▶ _Required action_
The answer should reproduce the listing below character for character.

────────────────

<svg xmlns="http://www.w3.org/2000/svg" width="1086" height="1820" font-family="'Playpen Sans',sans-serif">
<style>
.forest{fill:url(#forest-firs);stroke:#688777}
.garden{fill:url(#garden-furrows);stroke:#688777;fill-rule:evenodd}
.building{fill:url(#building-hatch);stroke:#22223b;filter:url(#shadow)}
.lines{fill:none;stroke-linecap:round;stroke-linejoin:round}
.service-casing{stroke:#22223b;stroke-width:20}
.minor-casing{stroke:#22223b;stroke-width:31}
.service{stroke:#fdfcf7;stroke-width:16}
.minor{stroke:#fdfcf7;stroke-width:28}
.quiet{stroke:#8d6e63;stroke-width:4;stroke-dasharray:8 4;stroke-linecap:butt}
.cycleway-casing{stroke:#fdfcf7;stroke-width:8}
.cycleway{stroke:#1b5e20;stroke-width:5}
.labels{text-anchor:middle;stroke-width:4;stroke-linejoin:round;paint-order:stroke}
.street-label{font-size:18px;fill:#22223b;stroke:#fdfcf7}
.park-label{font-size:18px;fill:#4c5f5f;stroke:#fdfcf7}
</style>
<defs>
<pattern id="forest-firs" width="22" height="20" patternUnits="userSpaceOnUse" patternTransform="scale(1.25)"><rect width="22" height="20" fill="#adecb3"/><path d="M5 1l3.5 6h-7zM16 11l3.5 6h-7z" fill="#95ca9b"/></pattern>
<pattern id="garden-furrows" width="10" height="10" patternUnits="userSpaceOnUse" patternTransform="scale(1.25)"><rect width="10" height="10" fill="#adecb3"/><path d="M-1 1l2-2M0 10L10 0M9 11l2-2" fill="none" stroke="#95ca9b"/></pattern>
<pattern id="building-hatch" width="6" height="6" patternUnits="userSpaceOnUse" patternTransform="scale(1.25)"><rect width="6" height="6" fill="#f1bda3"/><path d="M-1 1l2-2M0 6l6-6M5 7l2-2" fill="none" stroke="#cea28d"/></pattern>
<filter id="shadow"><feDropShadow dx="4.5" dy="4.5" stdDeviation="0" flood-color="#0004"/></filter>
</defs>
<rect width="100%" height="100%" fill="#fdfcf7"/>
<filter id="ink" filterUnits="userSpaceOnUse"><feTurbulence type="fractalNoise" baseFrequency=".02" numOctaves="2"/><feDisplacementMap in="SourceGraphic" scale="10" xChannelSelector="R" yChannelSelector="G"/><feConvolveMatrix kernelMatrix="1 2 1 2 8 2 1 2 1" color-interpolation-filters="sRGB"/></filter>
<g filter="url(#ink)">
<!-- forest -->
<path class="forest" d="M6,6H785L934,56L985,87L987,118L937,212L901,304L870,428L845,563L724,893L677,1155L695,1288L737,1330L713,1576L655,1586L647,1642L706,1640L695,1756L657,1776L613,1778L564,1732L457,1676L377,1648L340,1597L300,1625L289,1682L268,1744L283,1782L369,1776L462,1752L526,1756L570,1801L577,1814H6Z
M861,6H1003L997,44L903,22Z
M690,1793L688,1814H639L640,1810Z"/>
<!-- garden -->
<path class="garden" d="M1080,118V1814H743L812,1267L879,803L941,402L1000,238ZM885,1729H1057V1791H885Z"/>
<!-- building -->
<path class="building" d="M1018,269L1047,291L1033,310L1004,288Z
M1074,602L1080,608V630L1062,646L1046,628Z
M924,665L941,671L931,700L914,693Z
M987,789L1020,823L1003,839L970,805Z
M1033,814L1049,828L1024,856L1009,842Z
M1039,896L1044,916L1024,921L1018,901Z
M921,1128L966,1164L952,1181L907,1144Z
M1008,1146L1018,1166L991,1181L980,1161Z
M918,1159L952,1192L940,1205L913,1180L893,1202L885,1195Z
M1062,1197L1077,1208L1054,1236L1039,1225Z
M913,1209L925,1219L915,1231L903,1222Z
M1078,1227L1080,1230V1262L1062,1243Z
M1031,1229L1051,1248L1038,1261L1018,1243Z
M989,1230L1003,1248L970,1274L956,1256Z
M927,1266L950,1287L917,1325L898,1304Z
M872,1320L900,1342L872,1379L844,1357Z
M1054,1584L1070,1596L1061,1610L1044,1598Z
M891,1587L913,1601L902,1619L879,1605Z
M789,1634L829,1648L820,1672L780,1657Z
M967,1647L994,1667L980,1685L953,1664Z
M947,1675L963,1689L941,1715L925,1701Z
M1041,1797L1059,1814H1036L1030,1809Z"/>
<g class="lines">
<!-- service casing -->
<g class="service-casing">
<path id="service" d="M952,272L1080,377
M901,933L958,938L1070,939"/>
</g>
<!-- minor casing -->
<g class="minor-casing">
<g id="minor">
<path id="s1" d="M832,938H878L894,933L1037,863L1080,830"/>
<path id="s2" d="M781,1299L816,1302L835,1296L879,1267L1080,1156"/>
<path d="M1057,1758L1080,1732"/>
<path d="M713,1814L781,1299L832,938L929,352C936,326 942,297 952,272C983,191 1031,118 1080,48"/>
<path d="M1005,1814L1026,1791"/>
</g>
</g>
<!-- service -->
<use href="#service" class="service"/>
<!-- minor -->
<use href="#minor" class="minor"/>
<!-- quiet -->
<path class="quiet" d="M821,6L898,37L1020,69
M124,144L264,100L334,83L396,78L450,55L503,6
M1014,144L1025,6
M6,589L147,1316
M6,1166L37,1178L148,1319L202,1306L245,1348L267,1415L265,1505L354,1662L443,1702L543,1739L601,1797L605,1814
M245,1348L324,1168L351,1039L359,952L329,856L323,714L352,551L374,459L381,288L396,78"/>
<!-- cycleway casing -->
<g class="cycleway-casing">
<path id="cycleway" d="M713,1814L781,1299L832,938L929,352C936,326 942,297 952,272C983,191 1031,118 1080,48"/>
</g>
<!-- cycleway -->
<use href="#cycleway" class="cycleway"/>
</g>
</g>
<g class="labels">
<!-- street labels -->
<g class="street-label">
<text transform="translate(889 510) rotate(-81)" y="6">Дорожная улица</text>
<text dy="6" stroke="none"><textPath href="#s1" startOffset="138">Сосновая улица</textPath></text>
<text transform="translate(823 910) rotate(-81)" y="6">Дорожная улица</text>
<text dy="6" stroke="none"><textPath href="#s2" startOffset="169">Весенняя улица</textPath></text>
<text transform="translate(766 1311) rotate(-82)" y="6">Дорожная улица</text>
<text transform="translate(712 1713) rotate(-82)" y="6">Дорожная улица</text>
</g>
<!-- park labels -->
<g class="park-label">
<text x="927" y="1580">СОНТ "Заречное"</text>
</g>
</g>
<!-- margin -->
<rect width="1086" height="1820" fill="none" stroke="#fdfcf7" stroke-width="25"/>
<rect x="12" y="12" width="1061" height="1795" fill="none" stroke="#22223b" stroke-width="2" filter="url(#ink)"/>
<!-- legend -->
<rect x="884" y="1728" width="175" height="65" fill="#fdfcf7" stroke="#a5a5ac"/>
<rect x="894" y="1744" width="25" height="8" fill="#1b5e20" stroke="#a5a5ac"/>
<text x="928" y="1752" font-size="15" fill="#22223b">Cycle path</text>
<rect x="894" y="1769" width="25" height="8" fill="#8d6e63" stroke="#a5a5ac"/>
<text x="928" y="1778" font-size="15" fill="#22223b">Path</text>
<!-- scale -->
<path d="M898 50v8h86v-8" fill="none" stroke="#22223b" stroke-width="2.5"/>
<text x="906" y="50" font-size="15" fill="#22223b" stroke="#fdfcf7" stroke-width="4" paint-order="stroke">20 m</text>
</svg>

────────────────

▶ _Response_
<svg xmlns="http://www.w3.org/2000/svg" width="1086" height="1820" font-family="'Playpen Sans',sans-serif">
<style>
.forest{fill:url(#forest-firs);stroke:#688777}
.garden{fill:url(#garden-furrows);stroke:#688777;fill-rule:evenodd}
.building{fill:url(#building-hatch);stroke:#22223b;filter:url(#shadow)}
.lines{fill:none;stroke-linecap:round;stroke-linejoin:round}
.service-casing{stroke:#22223b;stroke-width:20}
.minor-casing{stroke:#22223b;stroke-width:31}
.service{stroke:#fdfcf7;stroke-width:16}
.minor{stroke:#fdfcf7;stroke-width:28}
.quiet{stroke:#8d6e63;stroke-width:4;stroke-dasharray:8 4;stroke-linecap:butt}
.cycleway-casing{stroke:#fdfcf7;stroke-width:8}
.cycleway{stroke:#1b5e20;stroke-width:5}
.labels{text-anchor:middle;stroke-width:4;stroke-linejoin:round;paint-order:stroke}
.street-label{font-size:18px;fill:#22223b;stroke:#fdfcf7}
.park-label{font-size:18px;fill:#4c5f5f;stroke:#fdfcf7}
</style>
<defs>
<pattern id="forest-firs" width="22" height="20" patternUnits="userSpaceOnUse" patternTransform="scale(1.25)"><rect width="22" height="20" fill="#adecb3"/><path d="M5 1l3.5 6h-7zM16 11l3.5 6h-7z" fill="#95ca9b"/></pattern>
<pattern id="garden-furrows" width="10" height="10" patternUnits="userSpaceOnUse" patternTransform="scale(1.25)"><rect width="10" height="10" fill="#adecb3"/><path d="M-1 1l2-2M0 10L10 0M9 11l2-2" fill="none" stroke="#95ca9b"/></pattern>
<pattern id="building-hatch" width="6" height="6" patternUnits="userSpaceOnUse" patternTransform="scale(1.25)"><rect width="6" height="6" fill="#f1bda3"/><path d="M-1 1l2-2M0 6l6-6M5 7l2-2" fill="none" stroke="#cea28d"/></pattern>
<filter id="shadow"><feDropShadow dx="4.5" dy="4.5" stdDeviation="0" flood-color="#0004"/></filter>
</defs>
<rect width="100%" height="100%" fill="#fdfcf7"/>
<filter id="ink" filterUnits="userSpaceOnUse"><feTurbulence type="fractalNoise" baseFrequency=".02" numOctaves="2"/><feDisplacementMap in="SourceGraphic" scale="10" xChannelSelector="R" yChannelSelector="G"/><feConvolveMatrix kernelMatrix="1 2 1 2 8 2 1 2 1" color-interpolation-filters="sRGB"/></filter>
<g filter="url(#ink)">
<!-- forest -->
<path class="forest" d="M6,6H785L934,56L985,87L987,118L937,212L901,304L870,428L845,563L724,893L677,1155L695,1288L737,1330L713,1576L655,1586L647,1642L706,1640L695,1756L657,1776L613,1778L564,1732L457,1676L377,1648L340,1597L300,1625L289,1682L268,1744L283,1782L369,1776L462,1752L526,1756L570,1801L577,1814H6Z
M861,6H1003L997,44L903,22Z
M690,1793L688,1814H639L640,1810Z"/>
<!-- garden -->
<path class="garden" d="M1080,118V1814H743L812,1267L879,803L941,402L1000,238ZM885,1729H1057V1791H885Z"/>
<!-- building -->
<path class="building" d="M1018,269L1047,291L1033,310L1004,288Z
M1074,602L1080,608V630L1062,646L1046,628Z
M924,665L941,671L931,700L914,693Z
M987,789L1020,823L1003,839L970,805Z
M1033,814L1049,828L1024,856L1009,842Z
M1039,896L1044,916L1024,921L1018,901Z
M921,1128L966,1164L952,1181L907,1144Z
M1008,1146L1018,1166L991,1181L980,1161Z
M918,1159L952,1192L940,1205L913,1180L893,1202L885,1195Z
M1062,1197L1077,1208L1054,1236L1039,1225Z
M913,1209L925,1219L915,1231L903,1222Z
M1078,1227L1080,1230V1262L1062,1243Z
M1031,1229L1051,1248L1038,1261L1018,1243Z
M989,1230L1003,1248L970,1274L956,1256Z
M927,1266L950,1287L917,1325L898,1304Z
M872,1320L900,1342L872,1379L844,1357Z
M1054,1584L1070,1596L1061,1610L1044,1598Z
M891,1587L913,1601L902,1619L879,1605Z
M789,1634L829,1648L820,1672L780,1657Z
M967,1647L994,1667L980,1685L953,1664Z
M947,1675L963,1689L941,1715L925,1701Z
M1041,1797L1059,1814H1036L1030,1809Z"/>
<g class="lines">
<!-- service casing -->
<g class="service-casing">
<path id="service" d="M952,272L1080,377
M901,933L958,938L1070,939"/>
</g>
<!-- minor casing -->
<g class="minor-casing">
<g id="minor">
<path id="s1" d="M832,938H878L894,933L1037,863L1080,830"/>
<path id="s2" d="M781,1299L816,1302L835,1296L879,1267L1080,1156"/>
<path d="M1057,1758L1080,1732"/>
<path d="M713,1814L781,1299L832,938L929,352C936,326 942,297 952,272C983,191 1031,118 1080,48"/>
<path d="M1005,1814L1026,1791"/>
</g>
</g>
<!-- service -->
<use href="#service" class="service"/>
<!-- minor -->
<use href="#minor" class="minor"/>
<!-- quiet -->
<path class="quiet" d="M821,6L898,37L1020,69
M124,144L264,100L334,83L396,78L450,55L503,6
M1014,144L1025,6
M6,589L147,1316
M6,1166L37,1178L148,1319L202,1306L245,1348L267,1415L265,1505L354,1662L443,1702L543,1739L601,1797L605,1814
M245,1348L324,1168L351,1039L359,952L329,856L323,714L352,551L374,459L381,288L396,78"/>
<!-- cycleway casing -->
<g class="cycleway-casing">
<path id="cycleway" d="M713,1814L781,1299L832,938L929,352C936,326 942,297 952,272C983,191 1031,118 1080,48"/>
</g>
<!-- cycleway -->
<use href="#cycleway" class="cycleway"/>
</g>
</g>
<g class="labels">
<!-- street labels -->
<g class="street-label">
<text transform="translate(889 510) rotate(-81)" y="6">Дорожная улица</text>
<text dy="6" stroke="none"><textPath href="#s1" startOffset="138">Сосновая улица</textPath></text>
<text transform="translate(823 910) rotate(-81)" y="6">Дорожная улица</text>
<text dy="6" stroke="none"><textPath href="#s2" startOffset="169">Весенняя улица</textPath></text>
<text transform="translate(766 1311) rotate(-82)" y="6">Дорожная улица</text>
<text transform="translate(712 1713) rotate(-82)" y="6">Дорожная улица</text>
</g>
<!-- park labels -->
<g class="park-label">
<text x="927" y="1580">СОНТ "Заречное"</text>
</g>
</g>
<!-- margin -->
<rect width="1086" height="1820" fill="none" stroke="#fdfcf7" stroke-width="25"/>
<rect x="12" y="12" width="1061" height="1795" fill="none" stroke="#22223b" stroke-width="2" filter="url(#ink)"/>
<!-- legend -->
<rect x="884" y="1728" width="175" height="65" fill="#fdfcf7" stroke="#a5a5ac"/>
<rect x="894" y="1744" width="25" height="8" fill="#1b5e20" stroke="#a5a5ac"/>
<text x="928" y="1752" font-size="15" fill="#22223b">Cycle path</text>
<rect x="894" y="1769" width="25" height="8" fill="#8d6e63" stroke="#a5a5ac"/>
<text x="928" y="1778" font-size="15" fill="#22223b">Path</text>
<!-- scale -->
<path d="M898 50v8h86v-8" fill="none" stroke="#22223b" stroke-width="2.5"/>
<text x="906" y="50" font-size="15" fill="#22223b" stroke="#fdfcf7" stroke-width="4" paint-order="stroke">20 m</text>
</svg>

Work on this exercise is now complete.